■ LISTED RECORDS:

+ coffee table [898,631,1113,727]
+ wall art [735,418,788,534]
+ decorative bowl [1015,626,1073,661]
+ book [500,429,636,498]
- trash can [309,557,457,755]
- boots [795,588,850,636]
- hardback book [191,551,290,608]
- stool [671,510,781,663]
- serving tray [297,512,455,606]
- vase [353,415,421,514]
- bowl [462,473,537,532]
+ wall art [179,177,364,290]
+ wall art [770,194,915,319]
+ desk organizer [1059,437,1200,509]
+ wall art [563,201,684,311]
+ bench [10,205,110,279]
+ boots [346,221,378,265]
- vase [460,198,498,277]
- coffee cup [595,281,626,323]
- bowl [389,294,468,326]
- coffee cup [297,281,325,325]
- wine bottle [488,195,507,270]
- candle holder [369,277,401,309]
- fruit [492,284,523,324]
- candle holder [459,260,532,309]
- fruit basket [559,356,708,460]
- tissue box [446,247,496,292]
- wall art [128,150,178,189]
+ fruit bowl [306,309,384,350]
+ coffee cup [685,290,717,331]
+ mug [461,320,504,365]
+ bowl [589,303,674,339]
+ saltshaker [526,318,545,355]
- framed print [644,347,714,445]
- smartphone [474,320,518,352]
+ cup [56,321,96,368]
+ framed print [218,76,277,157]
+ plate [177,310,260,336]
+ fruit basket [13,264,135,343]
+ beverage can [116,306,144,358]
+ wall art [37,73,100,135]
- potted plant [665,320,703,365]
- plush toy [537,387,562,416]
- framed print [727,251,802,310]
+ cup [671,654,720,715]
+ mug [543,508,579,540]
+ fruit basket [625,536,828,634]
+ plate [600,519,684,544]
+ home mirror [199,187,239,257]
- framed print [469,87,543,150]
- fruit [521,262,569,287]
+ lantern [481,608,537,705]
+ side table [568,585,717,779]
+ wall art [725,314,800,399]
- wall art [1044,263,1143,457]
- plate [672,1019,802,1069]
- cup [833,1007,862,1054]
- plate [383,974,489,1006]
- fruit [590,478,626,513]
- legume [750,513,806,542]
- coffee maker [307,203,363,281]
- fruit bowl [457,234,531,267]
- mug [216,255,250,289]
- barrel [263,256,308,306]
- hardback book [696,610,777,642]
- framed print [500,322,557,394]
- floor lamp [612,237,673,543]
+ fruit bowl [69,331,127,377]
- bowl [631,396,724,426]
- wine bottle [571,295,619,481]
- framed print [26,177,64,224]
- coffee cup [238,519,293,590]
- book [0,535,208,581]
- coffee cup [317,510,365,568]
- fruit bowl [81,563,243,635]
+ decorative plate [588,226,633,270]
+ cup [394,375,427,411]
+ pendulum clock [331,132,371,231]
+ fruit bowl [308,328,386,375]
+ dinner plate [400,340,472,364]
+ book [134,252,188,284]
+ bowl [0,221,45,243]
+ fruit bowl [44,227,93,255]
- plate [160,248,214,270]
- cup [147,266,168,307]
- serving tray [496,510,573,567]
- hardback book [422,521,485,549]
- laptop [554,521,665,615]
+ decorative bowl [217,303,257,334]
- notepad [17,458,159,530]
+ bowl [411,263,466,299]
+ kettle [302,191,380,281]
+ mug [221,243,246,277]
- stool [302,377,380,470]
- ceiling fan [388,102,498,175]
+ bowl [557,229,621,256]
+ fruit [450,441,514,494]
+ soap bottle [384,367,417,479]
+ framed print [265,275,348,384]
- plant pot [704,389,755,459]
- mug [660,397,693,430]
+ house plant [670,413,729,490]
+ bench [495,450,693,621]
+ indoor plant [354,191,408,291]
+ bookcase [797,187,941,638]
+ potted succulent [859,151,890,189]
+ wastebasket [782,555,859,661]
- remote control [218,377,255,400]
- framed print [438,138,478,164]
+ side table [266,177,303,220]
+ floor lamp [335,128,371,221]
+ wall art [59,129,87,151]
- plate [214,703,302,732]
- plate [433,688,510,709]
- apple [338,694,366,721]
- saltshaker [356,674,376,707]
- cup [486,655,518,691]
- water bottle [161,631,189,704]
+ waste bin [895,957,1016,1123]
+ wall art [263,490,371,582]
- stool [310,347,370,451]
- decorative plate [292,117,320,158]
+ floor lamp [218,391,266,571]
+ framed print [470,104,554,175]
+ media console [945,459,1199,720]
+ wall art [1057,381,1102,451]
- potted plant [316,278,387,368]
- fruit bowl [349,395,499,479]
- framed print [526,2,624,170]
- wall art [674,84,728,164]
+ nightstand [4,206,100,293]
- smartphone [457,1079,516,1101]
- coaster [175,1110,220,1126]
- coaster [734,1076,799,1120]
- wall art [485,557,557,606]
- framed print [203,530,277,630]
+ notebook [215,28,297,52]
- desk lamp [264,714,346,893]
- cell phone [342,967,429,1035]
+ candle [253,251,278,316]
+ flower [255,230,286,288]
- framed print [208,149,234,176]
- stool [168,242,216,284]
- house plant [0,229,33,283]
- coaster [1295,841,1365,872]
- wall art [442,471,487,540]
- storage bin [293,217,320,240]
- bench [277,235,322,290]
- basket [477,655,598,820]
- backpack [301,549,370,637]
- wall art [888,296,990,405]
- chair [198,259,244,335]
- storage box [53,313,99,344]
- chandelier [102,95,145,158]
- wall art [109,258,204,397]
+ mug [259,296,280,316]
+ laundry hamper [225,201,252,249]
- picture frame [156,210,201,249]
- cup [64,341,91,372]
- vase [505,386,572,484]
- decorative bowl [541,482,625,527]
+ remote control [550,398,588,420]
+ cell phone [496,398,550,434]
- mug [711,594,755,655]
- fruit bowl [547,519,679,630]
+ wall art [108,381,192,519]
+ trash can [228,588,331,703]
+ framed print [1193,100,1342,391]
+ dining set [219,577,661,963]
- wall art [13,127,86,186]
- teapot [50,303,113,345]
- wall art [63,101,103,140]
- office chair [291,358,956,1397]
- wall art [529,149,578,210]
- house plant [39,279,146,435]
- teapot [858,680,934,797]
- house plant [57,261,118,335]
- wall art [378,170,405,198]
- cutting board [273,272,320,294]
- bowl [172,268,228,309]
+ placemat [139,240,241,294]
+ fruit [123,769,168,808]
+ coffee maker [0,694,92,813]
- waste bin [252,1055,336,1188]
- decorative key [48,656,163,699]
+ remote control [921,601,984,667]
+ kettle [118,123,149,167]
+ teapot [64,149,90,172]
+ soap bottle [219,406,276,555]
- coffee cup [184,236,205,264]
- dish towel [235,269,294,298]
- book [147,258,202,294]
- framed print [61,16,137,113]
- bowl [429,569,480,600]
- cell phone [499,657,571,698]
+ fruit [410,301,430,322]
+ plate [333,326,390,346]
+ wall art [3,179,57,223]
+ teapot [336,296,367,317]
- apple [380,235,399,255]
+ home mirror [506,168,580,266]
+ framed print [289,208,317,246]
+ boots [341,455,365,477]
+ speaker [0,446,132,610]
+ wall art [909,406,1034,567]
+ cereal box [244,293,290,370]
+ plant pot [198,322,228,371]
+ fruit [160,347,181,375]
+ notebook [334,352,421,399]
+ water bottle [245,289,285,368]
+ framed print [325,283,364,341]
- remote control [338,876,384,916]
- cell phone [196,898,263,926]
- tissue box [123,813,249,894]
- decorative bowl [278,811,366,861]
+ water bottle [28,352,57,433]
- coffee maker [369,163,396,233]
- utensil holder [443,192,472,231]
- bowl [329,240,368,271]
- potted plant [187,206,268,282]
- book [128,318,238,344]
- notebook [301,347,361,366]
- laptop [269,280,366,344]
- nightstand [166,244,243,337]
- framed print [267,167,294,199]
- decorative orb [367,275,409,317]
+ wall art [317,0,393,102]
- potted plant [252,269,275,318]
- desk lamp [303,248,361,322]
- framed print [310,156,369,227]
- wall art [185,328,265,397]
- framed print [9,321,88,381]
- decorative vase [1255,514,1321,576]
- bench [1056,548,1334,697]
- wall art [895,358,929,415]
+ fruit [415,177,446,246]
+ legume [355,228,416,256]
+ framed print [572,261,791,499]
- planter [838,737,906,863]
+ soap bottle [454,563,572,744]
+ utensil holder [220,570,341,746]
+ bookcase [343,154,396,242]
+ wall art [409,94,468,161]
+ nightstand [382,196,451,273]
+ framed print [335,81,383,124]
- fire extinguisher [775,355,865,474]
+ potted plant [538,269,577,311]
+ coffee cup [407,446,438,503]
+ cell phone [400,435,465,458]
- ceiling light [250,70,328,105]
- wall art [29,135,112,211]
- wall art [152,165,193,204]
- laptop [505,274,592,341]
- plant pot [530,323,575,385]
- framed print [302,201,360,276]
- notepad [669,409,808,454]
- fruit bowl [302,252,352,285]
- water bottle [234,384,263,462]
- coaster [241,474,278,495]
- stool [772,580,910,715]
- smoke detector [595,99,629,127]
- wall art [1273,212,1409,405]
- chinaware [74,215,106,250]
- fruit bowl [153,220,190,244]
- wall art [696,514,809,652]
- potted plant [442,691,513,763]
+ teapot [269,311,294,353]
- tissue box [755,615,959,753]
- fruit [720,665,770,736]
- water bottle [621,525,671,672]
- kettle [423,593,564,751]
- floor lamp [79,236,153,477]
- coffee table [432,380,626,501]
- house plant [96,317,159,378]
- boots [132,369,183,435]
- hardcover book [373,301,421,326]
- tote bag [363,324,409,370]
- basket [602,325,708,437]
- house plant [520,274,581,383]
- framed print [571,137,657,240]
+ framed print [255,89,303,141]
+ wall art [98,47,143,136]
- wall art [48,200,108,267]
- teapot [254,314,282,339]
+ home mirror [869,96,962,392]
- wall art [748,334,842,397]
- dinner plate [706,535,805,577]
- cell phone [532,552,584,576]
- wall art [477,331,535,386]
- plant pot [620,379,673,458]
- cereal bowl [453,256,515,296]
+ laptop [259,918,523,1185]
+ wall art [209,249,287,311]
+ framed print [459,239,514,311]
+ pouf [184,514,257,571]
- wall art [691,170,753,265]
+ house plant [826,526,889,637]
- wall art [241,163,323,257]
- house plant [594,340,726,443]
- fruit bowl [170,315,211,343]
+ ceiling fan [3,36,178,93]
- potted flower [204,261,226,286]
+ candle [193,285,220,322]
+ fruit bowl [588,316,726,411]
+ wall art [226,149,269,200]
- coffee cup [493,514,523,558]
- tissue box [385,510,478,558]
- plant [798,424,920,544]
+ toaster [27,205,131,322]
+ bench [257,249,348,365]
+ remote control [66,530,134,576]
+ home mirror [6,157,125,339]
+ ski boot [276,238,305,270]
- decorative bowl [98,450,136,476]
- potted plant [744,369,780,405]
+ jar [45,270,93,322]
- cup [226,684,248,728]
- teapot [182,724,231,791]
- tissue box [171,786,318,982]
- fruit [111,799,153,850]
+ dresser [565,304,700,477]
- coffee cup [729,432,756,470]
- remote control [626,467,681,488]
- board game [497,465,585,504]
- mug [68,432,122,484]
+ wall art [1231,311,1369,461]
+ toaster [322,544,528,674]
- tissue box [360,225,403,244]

■ WHAT YOU WILL DO: Word for word, output the lines of the data from its first line through the line where "- coffee cup [238,519,293,590]" appears, and stop there.

■ THE ANSWER:
+ coffee table [898,631,1113,727]
+ wall art [735,418,788,534]
+ decorative bowl [1015,626,1073,661]
+ book [500,429,636,498]
- trash can [309,557,457,755]
- boots [795,588,850,636]
- hardback book [191,551,290,608]
- stool [671,510,781,663]
- serving tray [297,512,455,606]
- vase [353,415,421,514]
- bowl [462,473,537,532]
+ wall art [179,177,364,290]
+ wall art [770,194,915,319]
+ desk organizer [1059,437,1200,509]
+ wall art [563,201,684,311]
+ bench [10,205,110,279]
+ boots [346,221,378,265]
- vase [460,198,498,277]
- coffee cup [595,281,626,323]
- bowl [389,294,468,326]
- coffee cup [297,281,325,325]
- wine bottle [488,195,507,270]
- candle holder [369,277,401,309]
- fruit [492,284,523,324]
- candle holder [459,260,532,309]
- fruit basket [559,356,708,460]
- tissue box [446,247,496,292]
- wall art [128,150,178,189]
+ fruit bowl [306,309,384,350]
+ coffee cup [685,290,717,331]
+ mug [461,320,504,365]
+ bowl [589,303,674,339]
+ saltshaker [526,318,545,355]
- framed print [644,347,714,445]
- smartphone [474,320,518,352]
+ cup [56,321,96,368]
+ framed print [218,76,277,157]
+ plate [177,310,260,336]
+ fruit basket [13,264,135,343]
+ beverage can [116,306,144,358]
+ wall art [37,73,100,135]
- potted plant [665,320,703,365]
- plush toy [537,387,562,416]
- framed print [727,251,802,310]
+ cup [671,654,720,715]
+ mug [543,508,579,540]
+ fruit basket [625,536,828,634]
+ plate [600,519,684,544]
+ home mirror [199,187,239,257]
- framed print [469,87,543,150]
- fruit [521,262,569,287]
+ lantern [481,608,537,705]
+ side table [568,585,717,779]
+ wall art [725,314,800,399]
- wall art [1044,263,1143,457]
- plate [672,1019,802,1069]
- cup [833,1007,862,1054]
- plate [383,974,489,1006]
- fruit [590,478,626,513]
- legume [750,513,806,542]
- coffee maker [307,203,363,281]
- fruit bowl [457,234,531,267]
- mug [216,255,250,289]
- barrel [263,256,308,306]
- hardback book [696,610,777,642]
- framed print [500,322,557,394]
- floor lamp [612,237,673,543]
+ fruit bowl [69,331,127,377]
- bowl [631,396,724,426]
- wine bottle [571,295,619,481]
- framed print [26,177,64,224]
- coffee cup [238,519,293,590]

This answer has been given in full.